I am buying a new jacket next month, and im pretty set on the Burton AK line.
Only trouble is i have to order it online since noone carries burton here ;(
Is there anyone on here with some insight or first hand experiance?
I cant seem to be able to decide between the Cyclic or the Stagger, what is the differnce?

Thanks in advance.

Oskar


----------



## DrnknZag (Feb 7, 2010)

The Stagger as the ALS lining and a standing collar, where the Cyclic does not. I love the ALS lining on my Stagger jacket, it's definitely warmer than the Cyclic without adding much weight or bulk.


----------



## skipmann (Jan 2, 2009)

I just went through the same process, check out this thread: http://www.snowboardingforum.com/outerwear-accessories/35374-burton-ak-stagger-jacket.html.
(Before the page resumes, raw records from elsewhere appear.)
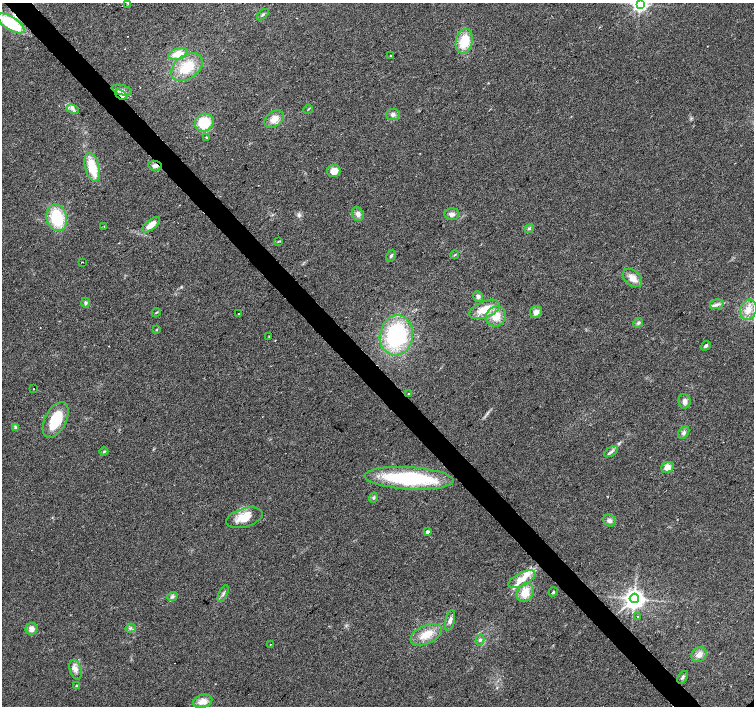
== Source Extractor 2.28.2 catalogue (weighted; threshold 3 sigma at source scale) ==
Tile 11 of 4 x 4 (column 3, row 3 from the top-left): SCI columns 3008-4510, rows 1555-2961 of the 6019 x 5987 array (HDU 1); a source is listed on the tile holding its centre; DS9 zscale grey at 2 x 2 block average (1 PNG px = mean of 2 x 2 image px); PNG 756 x 708 px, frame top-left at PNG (2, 3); each listed source drawn as its Kron ellipse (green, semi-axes under 4 px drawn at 4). Shown black and unused: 4% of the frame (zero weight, under 2 of 3 exposures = <1% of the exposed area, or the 3 px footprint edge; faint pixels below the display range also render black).
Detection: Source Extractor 2.28.2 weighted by HDU 2 'WHT'; one run over the whole footprint, this tile lists its part. Background 0.0274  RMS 0.0063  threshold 0.0286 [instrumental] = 3 sigma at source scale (4.5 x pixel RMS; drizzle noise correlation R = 1.50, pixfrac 1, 0.0396/0.0396 arcsec/px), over >= 5 px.
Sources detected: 81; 1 cosmic-ray / hot-pixel residue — neither listed nor drawn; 4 inside a brighter listed object's ellipse — not listed separately; the other 76 listed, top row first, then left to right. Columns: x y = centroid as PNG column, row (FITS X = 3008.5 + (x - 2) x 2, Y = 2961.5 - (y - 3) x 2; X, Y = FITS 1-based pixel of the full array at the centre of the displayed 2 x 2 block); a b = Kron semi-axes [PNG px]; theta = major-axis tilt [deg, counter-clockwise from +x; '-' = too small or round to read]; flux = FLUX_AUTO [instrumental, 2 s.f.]
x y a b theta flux
128 3 4 3 - 1.5
640 4 4 4 - 490
263 15 7 2 43 2
11 23 15 6 -33 84
464 41 12 8 77 38
178 54 10 5 18 21
390 56 2 2 - 1.7
187 67 17 11 37 44
122 90 10 5 -14 6.4
121 94 6 4 -38 6.5
73 109 6 3 -29 3.7
308 109 5 2 - 1.1
393 114 7 5 8 5.1
274 119 10 7 36 14
204 123 9 8 - 44
206 137 2 2 - 5.2
155 166 7 5 -8 6
92 167 15 7 -75 44
334 171 7 6 - 14
358 214 7 6 - 6.6
452 214 8 5 -1 6.1
57 218 13 10 -75 71
151 225 10 5 39 15
104 226 2 2 - 1.4
529 229 5 3 - 1.9
278 241 3 2 - 0.82
455 255 4 3 - 1.7
391 256 6 3 61 2.3
82 262 2 2 - 1.5
632 278 11 7 -41 14
478 296 5 4 - 3.7
85 303 5 4 - 2.7
717 304 7 5 12 5.1
485 309 16 8 23 27
748 310 10 8 71 16
156 312 4 2 - 1.3
536 312 6 5 - 8.4
239 313 2 2 - 2.9
496 316 10 9 - 22
638 323 5 4 - 2.9
157 329 3 2 - 1
396 335 20 16 79 150
269 336 2 2 - 0.95
706 346 5 3 - 2.9
33 389 2 2 - 1.3
408 394 2 2 - 0.88
684 401 7 6 - 6.2
56 420 19 10 63 52
15 427 4 3 - 2
684 433 7 5 52 4.6
611 451 8 3 33 3.6
104 452 4 3 - 1.6
667 467 6 5 - 12
409 478 44 11 -3 150
373 498 5 3 - 2.3
244 518 19 9 16 24
609 520 6 5 - 5.1
427 532 2 2 - 5.1
522 579 15 6 27 19
525 592 10 8 62 23
553 592 5 3 - 2.2
223 594 9 2 65 2.9
172 596 5 4 - 3.2
634 598 5 4 - 1100
638 616 2 2 - 2.8
450 620 11 4 76 5.6
131 628 5 2 - 1.3
32 629 6 5 - 9.4
426 635 16 9 23 25
480 640 6 4 77 2.8
270 644 2 2 - 1.5
699 654 8 7 - 9.8
76 670 10 5 -73 7.5
683 677 7 3 56 2.8
76 686 3 3 - 1.2
203 701 10 6 15 13
Overlapping masked pixels (flux is a lower limit): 3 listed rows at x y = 11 23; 121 94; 155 166
Isophote crosses this tile's border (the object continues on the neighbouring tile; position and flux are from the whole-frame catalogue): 2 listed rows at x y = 128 3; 640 4
Diffuse or blended objects may show on this block-average render without a row.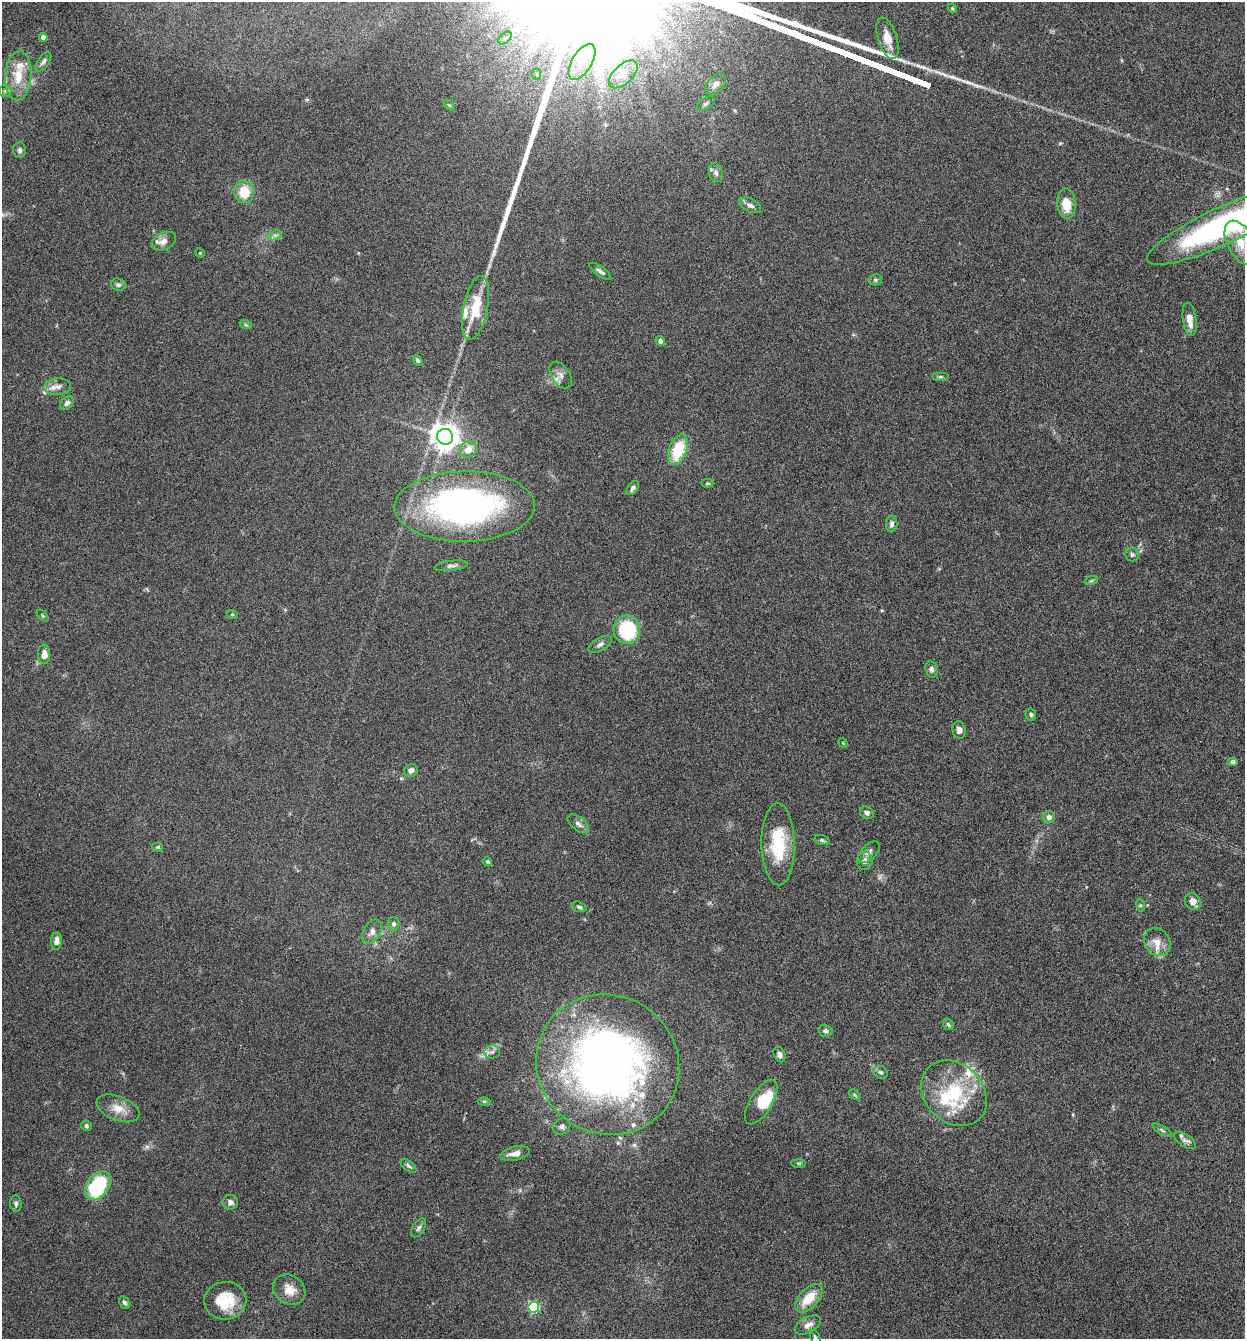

I received it in the mail and am impressed with it. It is high quality and quite stylish. Just waiting on the pants and I'll be good-to-go.

Edit: Go with the Stagger for the reasons outlined above by DrnknZag.


----------



## oskar (Nov 23, 2010)

Thank you guys, how nice it is to be able to get advice 
from pepole with first hand knowledge :thumbsup:
Love this forum!

Stagger it is 

Best regards,
Oskar


----------